Long Strands of DNA through Nanopores
The project has been in development for the past four years, on a $2.2 million grant awarded by NIH. The project is led by Amit Meller, a biomedical engineering professor at the University. The project is one of the ten to obtain funding this year from the NIH National Human Genome Research Institute (NHGRI), under the Revolutionary Sequencing Technology Development, a $1,000 Genome program.
The genome program has created innovations that have decreased the genome sequencing cost from an enormous $10 million to $20,000. The program has also reduced the time required for completing the process from several months to one week. However, attaining the $1,000 mark requires highly creative procedures.

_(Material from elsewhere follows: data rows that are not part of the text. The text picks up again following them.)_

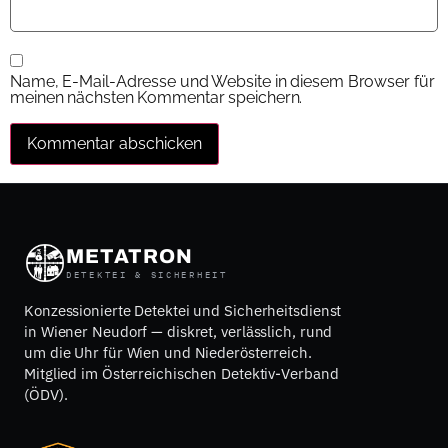
Name, E-Mail-Adresse und Website in diesem Browser für
meinen nächsten Kommentar speichern.
METATRON
DETEKTEI & SICHERHEIT
Konzessionierte Detektei und Sicherheitsdienst
in Wiener Neudorf — diskret, verlässlich, rund
um die Uhr für Wien und Niederösterreich.
Mitglied im Österreichischen Detektiv-Verband
(ÖDV).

Amit Meller and his group have demonstrated the use of solid state nanopores towards the end of the fourth year. The nanopores are 4 nm wide holes made in silicon chips that read DNA strands when they pass through, for optically sequencing the four nucleotides. The nucleotides encode every DNA module. This optical-based method can decrease the DNA sequencing cost, and reduce the time needed for sequencing a complete human genome.
Integrating the optical detection potential with the capability to evaluate very long DNA molecules with high-sensitivity, the nanopores are positioned to compete with the existing DNA sequencing methods for accuracy, speed, and cost. Meller and his team, in last February, founded NobleGen Biosciences to commercialize the nanopore sequencing using the new method.